The history of the Winter Olympics started 90 years ago in Chamonix, France, which in 1924 hosted a Week of Winter Sports on the occasion of the 7th Olympics. The project was a success, and in 1925 the International Olympic Committee (IOC) made a decision to officially declare the Week as the first Winter Olympics. At first the summer and winter games took place in the same year, but starting from 1994 they have been held with two year-intervals. So far there have been 21 Winter Olympics, including four in the United States, two in Japan, two in Canada, and the others in Europe. Russia is hosting the Winter Olympics for the first time.
Taking part in the Chamonix Olympics in 1924 were 258 athletes from 16 countries. The previous Olympics in Vancouver in 2010 gathered 2,776 athletes from 82 countries.
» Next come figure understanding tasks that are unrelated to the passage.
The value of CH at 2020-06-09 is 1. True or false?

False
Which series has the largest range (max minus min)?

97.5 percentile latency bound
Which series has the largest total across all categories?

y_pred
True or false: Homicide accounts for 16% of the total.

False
The original schedule of the first Games consisted of nine disciplines – ice hockey, curling, bobsleigh, speed skating, ski races, military patrol (the then name of today’s biathlon), ski jumping and also figure skating – the sole winter sport in which women athletes participated. With the passage of time some disciplines were removed from the Olympic schedule to be replaced with new ones. In 1928 biathlon was excluded from the Winter Olympics program till 1960, and curling, till 1998; in 1936 Alpine skiing became an Olympic sport, downhill and slalom were added in 1948, luge, in 1964, and ice dancing, in 1976. In 1998 the Olympics schedule was complemented with new Alpine skiing disciplines – super-giant slalom and Alpine skiing combined, and in 1992, with freestyle and short-track. The program of the Sochi 2014 winter Olympics includes seven sports (15 disciplines) – three skating disciplines, six skiing disciplines, two bobsleigh disciplines and four separate sports (curling, biathlon, ice hockey, and luge).
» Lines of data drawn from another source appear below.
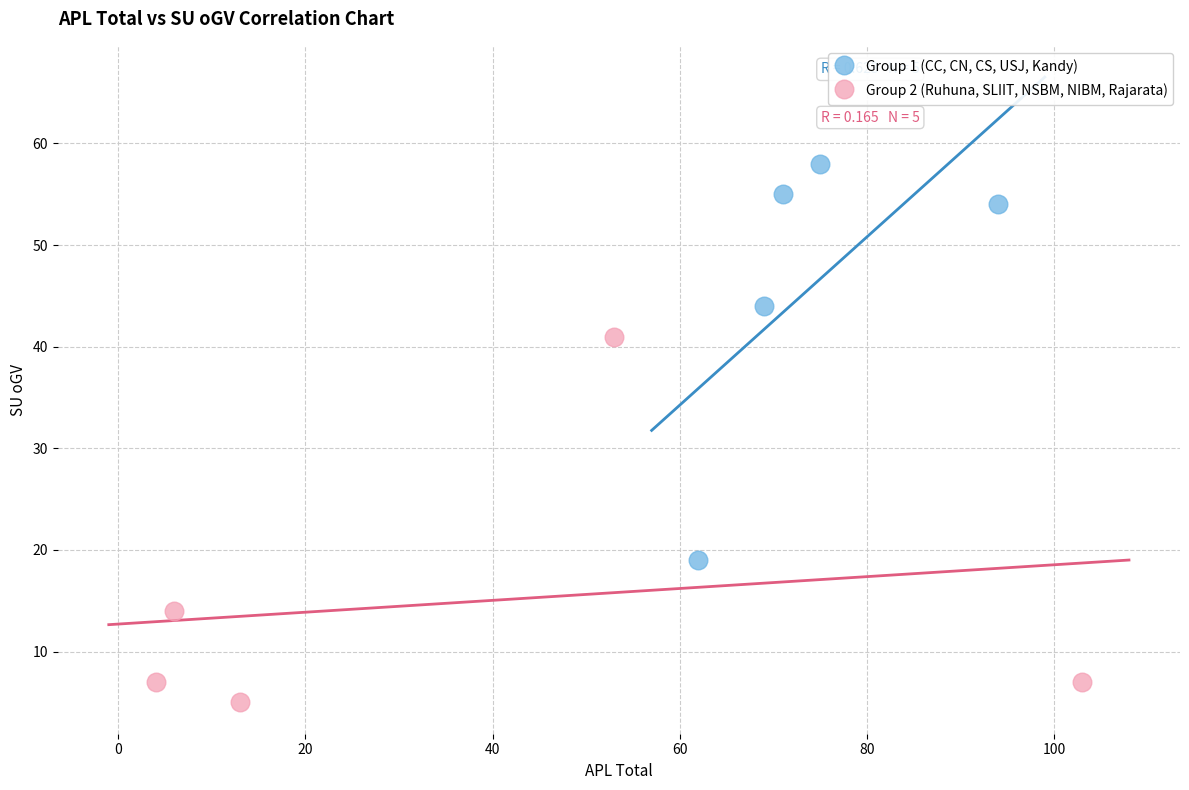

What are all the series names shown in the legend?

Group 1 (CC, CN, CS, USJ, Kandy), Group 2 (Ruhuna, SLIIT, NSBM, NIBM, Rajarata)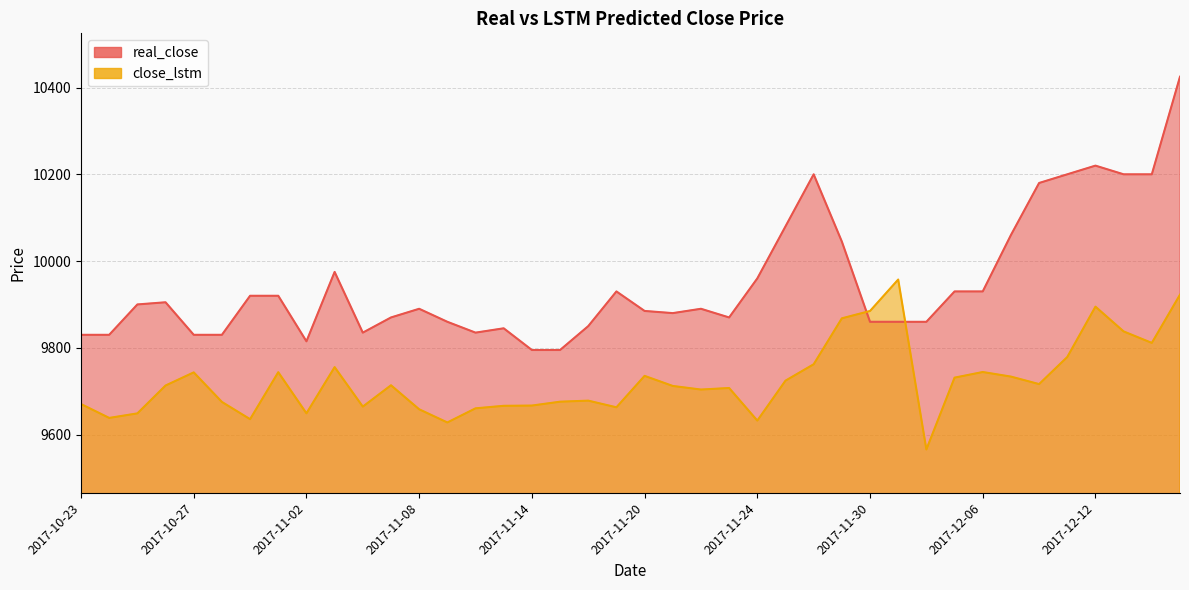

How many distinct data groups are displayed?

2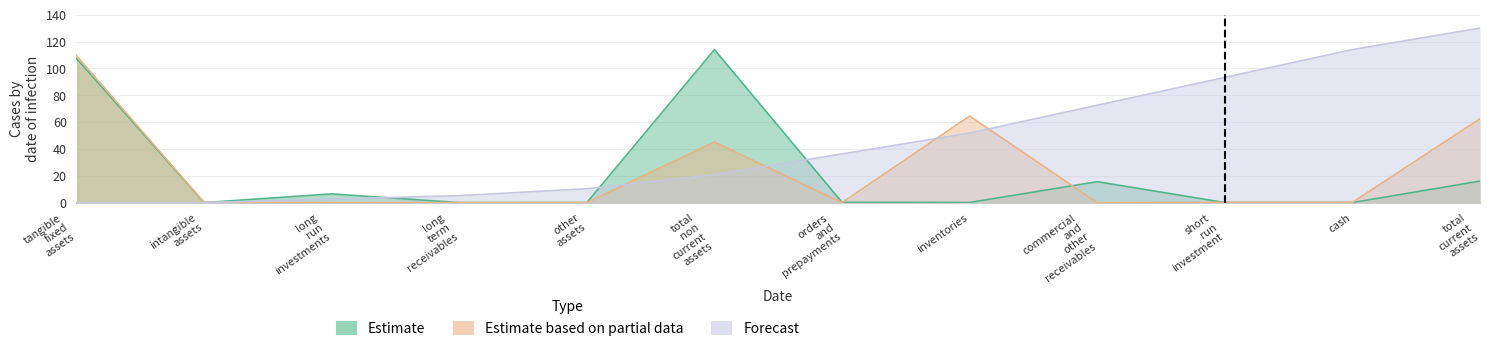

The Estimate based on partial data series shows 0.0 at long term receivables. True or false?

True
One-third of the winter Olympics were held in adverse weather conditions. Sudden heavy rains greatly complicated skiing competitions in Chamonix in 1924, and in Lake Placid in 1932 spoiled track postponed bobsleighing competitions till after the official closing ceremony of the Games.
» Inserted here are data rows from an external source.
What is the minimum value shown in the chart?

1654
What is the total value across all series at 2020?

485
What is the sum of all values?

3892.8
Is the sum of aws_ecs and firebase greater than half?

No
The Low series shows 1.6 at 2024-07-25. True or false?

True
These sad experiences forced the hosts of all Winter Olympics that followed to seek ways of addressing weather-related issues. For the Squaw Valley Olympics in 1960 the United States built an indoor winter stadium and laid a 400-meter artificial ice track. At the 1964 Games in Innsbruck (Austria), faced with the risk of disruption following a sharp rise in temperature, the organizers had to bring about 20 tonnes of snow from the mountains. For the 1998 Calgary Olympics Canada built a special bobsleigh track equipped with refrigerator units that kept ice in good condition even at air temperatures as high as 20 degrees above zero Celsius. In Canada’s Vancouver in 2010 air temperatures climbed to above 10 degrees above zero, so the organizers had to employ helicopters and trucks to bring snow from northern provinces.